What is environmental racism?  And is the poisoning of people in Flint, Michigan, an example of it? Students explore these questions in two readings, with discussion questions and an extension activity.  

To the Teacher:

Early this year a state of emergency was declared for the city of Flint, Michigan, because of alarmingly high levels of lead in the city's water. Currently, more than 100,000 people do not have access to safe drinking water in this struggling city. Studies have shown that a substantial percentage of children in the city have elevated levels of lead in their blood, which represents a serious public health crisis.

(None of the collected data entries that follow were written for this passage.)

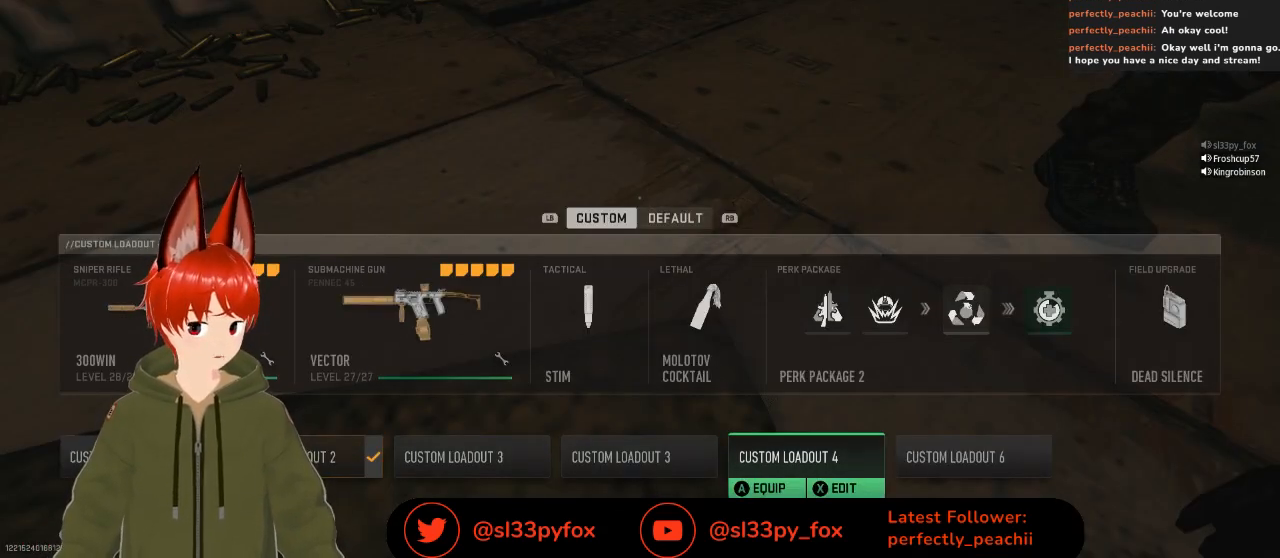
{"buttons": [], "left_stick": "center", "right_stick": "center", "events": [[233, "DPAD_RIGHT", "down"], [367, "DPAD_RIGHT", "up"]]}
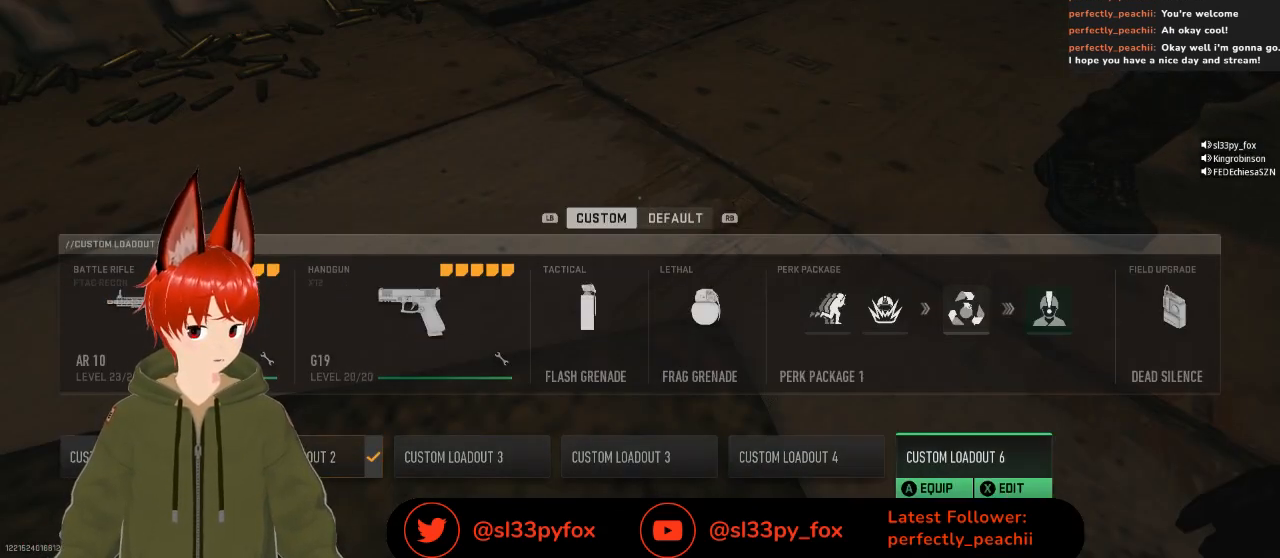
{"buttons": ["DPAD_RIGHT"], "left_stick": "center", "right_stick": "center", "events": [[167, "DPAD_LEFT", "down"], [233, "DPAD_LEFT", "up"], [433, "DPAD_RIGHT", "down"]]}
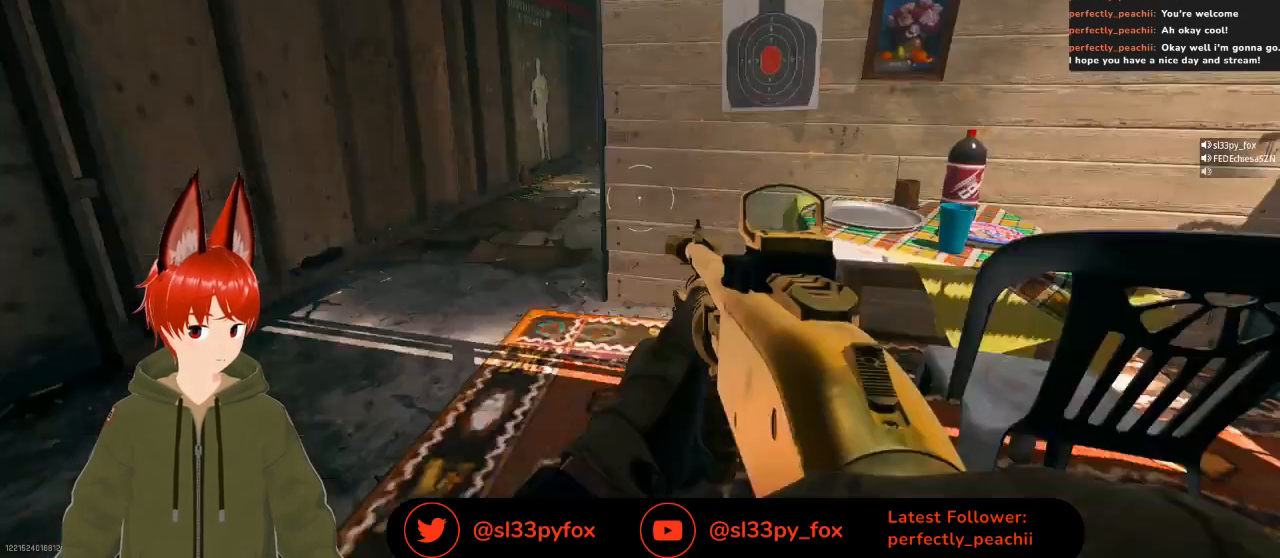
{"buttons": [], "left_stick": "center", "right_stick": "center", "events": [[67, "DPAD_RIGHT", "up"]]}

The disaster in Flint has opened up a debate about what is known as "environmental racism." This term is used to describe the way communities of color are disproportionately impacted by pollution and environmental disasters. For some, the situation in Flint is a prime example of environmental racism and discrimination. The majority of the city's residents are African-American, and almost half live in poverty.

This lesson consists of two readings designed to encourage discussion about the situation in Flint and to introduce students to the concept of environmental racism. The first reading describes the concept of environmental racism and explains why it provides a useful lens for making sense of many environmental problems. The second reading discusses how this concept applies to the crisis in Flint. Questions for discussion follow each reading.

Reading 1
What is "Environmental Racism"?


"Environmental racism" is a term used to describe how communities of color are unfairly impacted by pollution and environmental disasters. It refers to "the disproportionate exposure of Blacks to polluted air, water and soil," writes New York Times reporter John Eligon. "It is considered the result of poverty and segregation that has relegated many Blacks and other racial minorities to some of the most industrialized or dilapidated environments."

First coined in the 1980s, "environmental racism" remains a useful way to talk about how exposure to pollution and environmental hazards varies according to a person's race, economic status, and political power. The concept is also useful in discussing the impact of climate change, which tends to disproportionately affect people of color and low-income communities around the world.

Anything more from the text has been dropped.